P.S. Tracking cookies are pretty much yesterdays technology, folks that really care about tracking you are already doing other things like pixel trackings and stuff like that… so cookie scrubbing is pretty much doing nothing but making the web less pleasant for ya’ll these days, it’s not actually protecting you against much anymore :frowning:

@anoek: I understand the difference between cookies and local storage. However, there are fate-sharing problems here, for one (Chrome, for example, has only one preference that controls both), and for two, look through your local storage some time – there’s a fair amount of obvious ad tracking data there.

Yes, I understand that there are a lot of other ways to track users.
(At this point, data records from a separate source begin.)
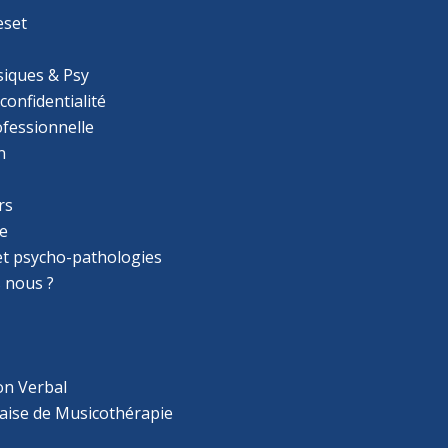
eset
iques & Psy
 confidentialité
ofessionnelle
n
rs
e
 et psycho-pathologies
 nous ?
on Verbal
aise de Musicothérapie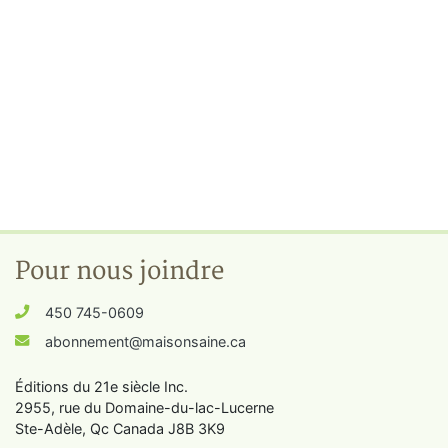
Pour nous joindre
450 745-0609
abonnement@maisonsaine.ca
Éditions du 21e siècle Inc.
2955, rue du Domaine-du-lac-Lucerne
Ste-Adèle, Qc Canada J8B 3K9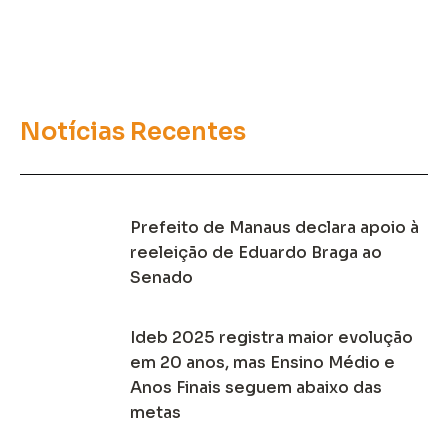
Notícias Recentes
Prefeito de Manaus declara apoio à
reeleição de Eduardo Braga ao
Senado
Ideb 2025 registra maior evolução
em 20 anos, mas Ensino Médio e
Anos Finais seguem abaixo das
metas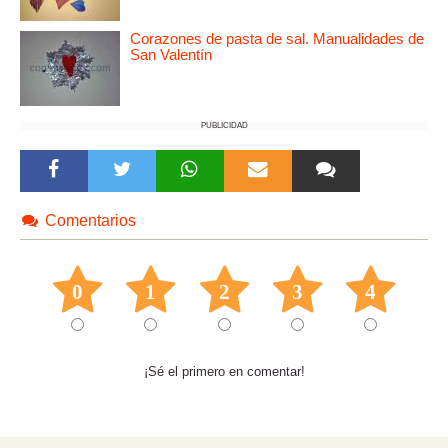
Corazones de pasta de sal. Manualidades de
San Valentín
PUBLICIDAD
Comentarios
0
1
2
3
4
¡Sé el primero en comentar!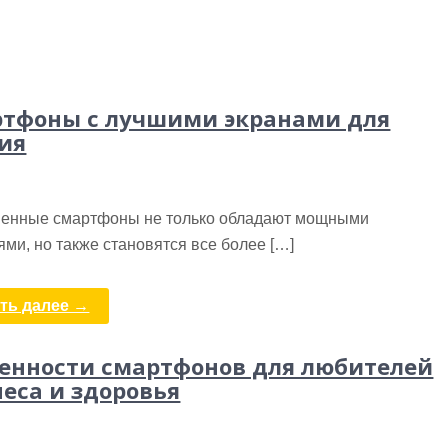
тфоны с лучшими экранами для
ия
енные смартфоны не только обладают мощными
ми, но также становятся все более […]
ть далее →
енности смартфонов для любителей
еса и здоровья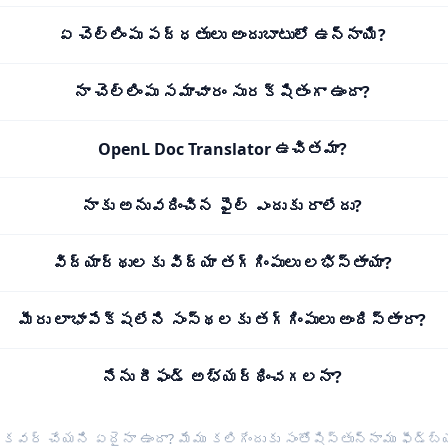
ఏ చెల్లింపు పద్ధతులు అందుబాటులో ఉన్నాయి?
నా చెల్లింపు సమాచారం సురక్షితంగా ఉందా?
OpenL Doc Translator ఉచితమా?
నాకు అనువదించిన ఫైల్ ఎందుకు రాలేదు?
విద్యార్థులకు విద్యా తగ్గింపులు లభిస్తాయా?
మీరు లాభాపేక్షలేని సంస్థలకు తగ్గింపులు అందిస్తారా?
నేను రీఫండ్ అభ్యర్థించగలనా?
 కవర్ చేయని ఏదైనా ఉందా? మేము కలిగేందుకు సంతోషిస్తున్నాము
ఫీడ్‌బ్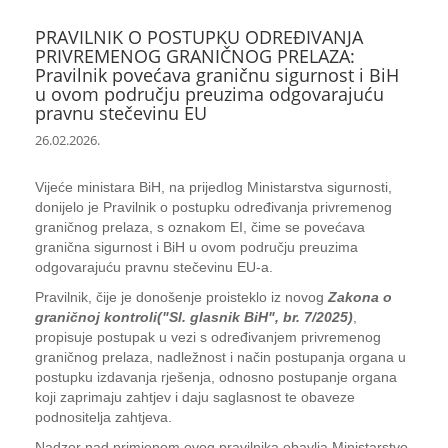
PRAVILNIK O POSTUPKU ODREĐIVANJA
PRIVREMENOG GRANIČNOG PRELAZA:
Pravilnik povećava graničnu sigurnost i BiH
u ovom području preuzima odgovarajuću
pravnu stečevinu EU
26.02.2026.
Vijeće ministara BiH, na prijedlog Ministarstva sigurnosti,
donijelo je Pravilnik o postupku određivanja privremenog
graničnog prelaza, s oznakom EI, čime se povećava
granična sigurnost i BiH u ovom području preuzima
odgovarajuću pravnu stečevinu EU-a.
Pravilnik, čije je donošenje proisteklo iz novog
Zakona o
graničnoj kontroli
("Sl. glasnik BiH", br. 7/2025)
,
propisuje postupak u vezi s određivanjem privremenog
graničnog prelaza, nadležnost i način postupanja organa u
postupku izdavanja rješenja, odnosno postupanje organa
koji zaprimaju zahtjev i daju saglasnost te obaveze
podnositelja zahtjeva.
Nadzor nad primjenom ovog pravilnika obavlja Ministarstvo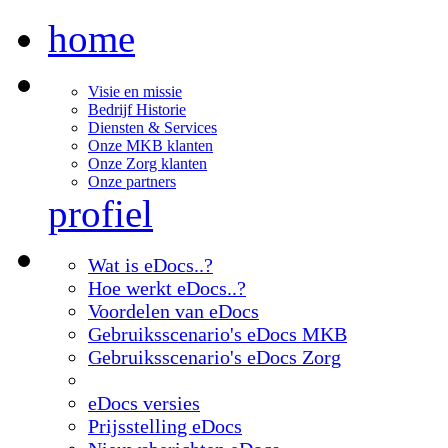
home
Visie en missie
Bedrijf Historie
Diensten & Services
Onze MKB klanten
Onze Zorg klanten
Onze partners
profiel
Wat is eDocs..?
Hoe werkt eDocs..?
Voordelen van eDocs
Gebruiksscenario's eDocs MKB
Gebruiksscenario's eDocs Zorg
eDocs versies
Prijsstelling eDocs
I use multiple browser profiles with different settings, I use proxies, and I have extensions that block many suspicious behaviors. It’s very hard to protect against everything (and indeed it’s an arms race), but I do believe that scoping the lifetime of cookies and local storage is a reasonable tradeoff. Note that I personally do not block these things entirely – keeping them for a session gives me most of their benefit while blocking some portion of their disadvantage.

I’m not really upset over this, I simply related the reason that the current state of affairs causes me to have to revisit preferences every now and then. :slight_smile: It would make my OGS experience, personally, better if I could turn sound off globally across devices with a server-side setting. No more, no less. With or without this feature, OGS is one of my favorite services on the web. :slight_smile:

FTR I think there is a case to be made for storing a default setting on the server, effectively doing what ya’ll want, but then allowing the local settings to override these… and that may very well happen at some point, but I certainly want to get a few more core features done before thinking about ancillary things like this.

For now I would recommend just whitelisting the site, or dealing with the pita of updating your settings every time you visit the site.

@Tethys I do encourage you to rip apart our cookies and local storage blobs and verify we aren’t storing anything interesting in there, then once your satisfied we’re not some how harvesting your precious datas, white list us, and presto your problem will be solved :slight_smile: As mentioned above, doing server side default options may very well happen in the future, it’s not going to be in the immediate or near future.

2 Likes

Perhaps you are only using the site on desktop PCs. I do not want the same settings on my phone as I do on my desktop.